Résumons. J’ai voulu montrer comment la mise à distance scientifique, jugée essentielle par la conception archimédienne de la connaissance, équivaut, du point de vue de l’éthique de l’altérité, au refus de la proximité éthique et de la non-indifférence évoquées plus haut. Concrètement, cela se manifeste par l’adoption d’une écriture dont les caractéristiques ont pour effet d’effacer du texte scientifique tout ce qui évoquerait un lien humain ou une relation éthique entre le ou la chercheuse et son objet d’étude. Cette forme d’écriture scientifique qui « collectivise », dé-différencie, désincarne et dé-personnalise les humain·e·s dont elle parle en raison du processus d’« objectification » qu’elle leur fait subir équivaut à un puissant travail d’effacement du « visage » et de la voix uniques de chacune de ces personnes marquant ainsi, de la part de l’autrice ou auteur, un renoncement à sa non-indifférence envers elles. C’est dans ce renoncement que se construit l’indifférence « scientifique » et l’auto-déshumanisation du ou de la chercheuse[100].
Enjeux
Nombreux et nombreuses sont ceux et celles qui me répondront que tout cela est bien regrettable, certes, mais que ce mal est nécessaire car le savoir scientifique conventionnel tel qu’il se pratique en général a prouvé sa valeur et son utilité, permettant de mieux comprendre et de transformer le monde dans lequel nous vivons. Autrement dit, cette conception du savoir scientifique justifie par le rôle et la valeur de ce dernier la normalisation de l’indifférence qui l’accompagne. Je répondrai donc de deux manières à cet argument. D’une part, comme nous l’avons vu, les textes des sciences sociales conventionnelles contribuent, comme les décisions bureaucratiques, à façonner les formes de lien social des sociétés qu’ils décrivent ou dans lesquelles ils sont lus. Les nombreux parallèles constatés entre l’idéal archimédien et la pratique de la gouvernementalité montrent bien que les textes écrits en fonction de cet idéal facilitent en eux-mêmes l’appropriation du savoir qu’ils énoncent par les gestionnaires du monde social ainsi décrit. Peut-être est-ce un effet souhaité par certains ou certaines. Il est en tout cas important de bien saisir la mesure de ce phénomène, y compris de ses conséquences quant au lien social de type administratif : l’indifférence à ces conséquences est loin d’être neutre, malgré la coupure désirée entre scientifique et citoyen·ne.

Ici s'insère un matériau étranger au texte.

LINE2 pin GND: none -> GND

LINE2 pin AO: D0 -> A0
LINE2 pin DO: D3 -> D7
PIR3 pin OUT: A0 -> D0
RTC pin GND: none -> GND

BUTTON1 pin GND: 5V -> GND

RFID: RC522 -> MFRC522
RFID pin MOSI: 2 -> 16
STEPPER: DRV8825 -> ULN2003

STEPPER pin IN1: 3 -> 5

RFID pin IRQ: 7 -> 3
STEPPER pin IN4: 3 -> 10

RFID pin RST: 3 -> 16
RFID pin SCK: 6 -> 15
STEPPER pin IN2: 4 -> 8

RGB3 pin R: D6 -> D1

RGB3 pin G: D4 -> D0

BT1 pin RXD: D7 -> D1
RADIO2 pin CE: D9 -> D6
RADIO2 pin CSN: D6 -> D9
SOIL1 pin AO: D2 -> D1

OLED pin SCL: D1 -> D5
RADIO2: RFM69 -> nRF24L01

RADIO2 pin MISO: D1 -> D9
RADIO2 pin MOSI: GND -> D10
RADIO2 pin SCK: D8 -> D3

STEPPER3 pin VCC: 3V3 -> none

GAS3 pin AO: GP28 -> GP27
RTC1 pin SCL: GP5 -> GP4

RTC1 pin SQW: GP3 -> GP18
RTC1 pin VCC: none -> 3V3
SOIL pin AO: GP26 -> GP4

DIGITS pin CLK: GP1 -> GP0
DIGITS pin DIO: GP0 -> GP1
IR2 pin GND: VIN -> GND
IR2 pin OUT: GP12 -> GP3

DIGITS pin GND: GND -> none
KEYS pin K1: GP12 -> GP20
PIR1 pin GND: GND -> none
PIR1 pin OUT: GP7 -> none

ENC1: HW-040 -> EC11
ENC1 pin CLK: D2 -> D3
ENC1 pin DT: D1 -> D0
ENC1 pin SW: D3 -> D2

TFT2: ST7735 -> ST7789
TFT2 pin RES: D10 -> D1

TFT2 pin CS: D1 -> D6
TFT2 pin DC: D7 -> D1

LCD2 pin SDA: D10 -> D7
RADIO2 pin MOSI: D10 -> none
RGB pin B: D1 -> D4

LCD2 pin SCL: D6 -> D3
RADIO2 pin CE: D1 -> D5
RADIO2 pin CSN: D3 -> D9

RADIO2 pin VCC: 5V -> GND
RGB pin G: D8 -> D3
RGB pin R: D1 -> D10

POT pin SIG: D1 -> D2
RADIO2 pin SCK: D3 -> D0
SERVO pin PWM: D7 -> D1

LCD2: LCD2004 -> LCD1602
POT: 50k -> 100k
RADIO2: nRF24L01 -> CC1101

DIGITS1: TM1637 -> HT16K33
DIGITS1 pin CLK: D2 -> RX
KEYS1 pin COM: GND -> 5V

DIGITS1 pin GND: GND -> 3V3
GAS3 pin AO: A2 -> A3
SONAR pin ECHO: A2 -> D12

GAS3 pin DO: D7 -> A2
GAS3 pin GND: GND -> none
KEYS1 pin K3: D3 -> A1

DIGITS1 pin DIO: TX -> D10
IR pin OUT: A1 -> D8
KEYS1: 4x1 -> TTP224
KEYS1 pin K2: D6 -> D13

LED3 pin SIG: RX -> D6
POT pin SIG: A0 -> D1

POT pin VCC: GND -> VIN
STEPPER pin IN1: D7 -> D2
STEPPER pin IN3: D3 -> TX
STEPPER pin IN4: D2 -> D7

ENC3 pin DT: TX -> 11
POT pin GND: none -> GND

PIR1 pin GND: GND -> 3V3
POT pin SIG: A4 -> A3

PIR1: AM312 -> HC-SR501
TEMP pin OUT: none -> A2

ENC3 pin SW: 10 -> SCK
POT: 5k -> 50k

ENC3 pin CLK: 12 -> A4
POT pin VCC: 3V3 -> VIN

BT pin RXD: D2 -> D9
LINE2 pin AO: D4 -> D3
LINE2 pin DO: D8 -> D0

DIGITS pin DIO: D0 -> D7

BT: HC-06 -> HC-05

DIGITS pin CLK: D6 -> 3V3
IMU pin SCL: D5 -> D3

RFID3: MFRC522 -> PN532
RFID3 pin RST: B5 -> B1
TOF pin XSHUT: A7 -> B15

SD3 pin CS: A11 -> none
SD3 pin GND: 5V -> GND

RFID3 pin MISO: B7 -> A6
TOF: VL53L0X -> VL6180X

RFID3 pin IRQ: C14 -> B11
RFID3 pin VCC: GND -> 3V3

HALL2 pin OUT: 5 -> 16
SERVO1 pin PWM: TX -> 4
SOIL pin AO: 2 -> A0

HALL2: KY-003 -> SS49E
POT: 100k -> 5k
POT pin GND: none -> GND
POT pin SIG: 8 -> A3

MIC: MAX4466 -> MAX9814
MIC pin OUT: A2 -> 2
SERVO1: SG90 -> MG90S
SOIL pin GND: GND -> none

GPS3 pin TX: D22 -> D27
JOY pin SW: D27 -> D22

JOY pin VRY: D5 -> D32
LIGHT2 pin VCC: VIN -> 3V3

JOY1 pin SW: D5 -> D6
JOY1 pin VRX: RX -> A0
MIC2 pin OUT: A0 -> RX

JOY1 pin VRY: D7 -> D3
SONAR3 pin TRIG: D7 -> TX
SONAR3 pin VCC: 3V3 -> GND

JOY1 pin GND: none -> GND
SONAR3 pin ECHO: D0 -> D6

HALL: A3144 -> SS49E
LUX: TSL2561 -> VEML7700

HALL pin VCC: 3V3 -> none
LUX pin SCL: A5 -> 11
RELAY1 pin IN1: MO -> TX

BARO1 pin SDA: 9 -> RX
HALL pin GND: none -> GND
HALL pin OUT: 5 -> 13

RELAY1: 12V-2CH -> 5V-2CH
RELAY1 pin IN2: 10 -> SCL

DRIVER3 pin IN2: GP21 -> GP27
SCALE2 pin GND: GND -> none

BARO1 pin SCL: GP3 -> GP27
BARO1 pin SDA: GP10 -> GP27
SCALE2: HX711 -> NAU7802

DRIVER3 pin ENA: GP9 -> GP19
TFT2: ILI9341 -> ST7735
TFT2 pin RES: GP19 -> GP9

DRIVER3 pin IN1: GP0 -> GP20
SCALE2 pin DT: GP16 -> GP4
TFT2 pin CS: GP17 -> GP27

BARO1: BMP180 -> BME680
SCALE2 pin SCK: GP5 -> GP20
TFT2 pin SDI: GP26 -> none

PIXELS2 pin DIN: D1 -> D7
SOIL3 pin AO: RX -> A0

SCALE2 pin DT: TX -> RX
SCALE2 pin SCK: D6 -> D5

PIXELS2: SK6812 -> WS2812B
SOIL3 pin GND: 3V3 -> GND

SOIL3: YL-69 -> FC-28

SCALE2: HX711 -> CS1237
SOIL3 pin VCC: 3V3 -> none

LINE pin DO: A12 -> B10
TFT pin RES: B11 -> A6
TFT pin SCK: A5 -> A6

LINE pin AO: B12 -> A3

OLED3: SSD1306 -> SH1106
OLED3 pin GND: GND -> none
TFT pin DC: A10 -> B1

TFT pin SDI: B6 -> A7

D’autre part, rappelons-nous que ces textes se donnent comme modèle au sens premier, c’est-à-dire comme représentation vraie et fidèle du réel. Auréolés de la légitimité archimédienne, ils prétendent décrire le monde tel qu’il est. Or, en effaçant des représentations du monde qu’ils proposent toute la dimension éthique de l’existence — qui implique de reconnaître et de respecter le « visage » de celles et ceux qui nous ont parlé et dont on parle ensuite— et en faisant d’elle un obstacle, une nuisance ou un détail secondaire dont seuls se préoccupent les naïfs ou naïves ou certain·e·s expert·e·s, ces textes proposent aux lecteurs et lectrices une forme d’humanité dans laquelle une totale indifférence à autrui est normale, légitime et même souhaitable. Ce faisant, ils redoublent, renforcent et appuient le lien social de type administratif.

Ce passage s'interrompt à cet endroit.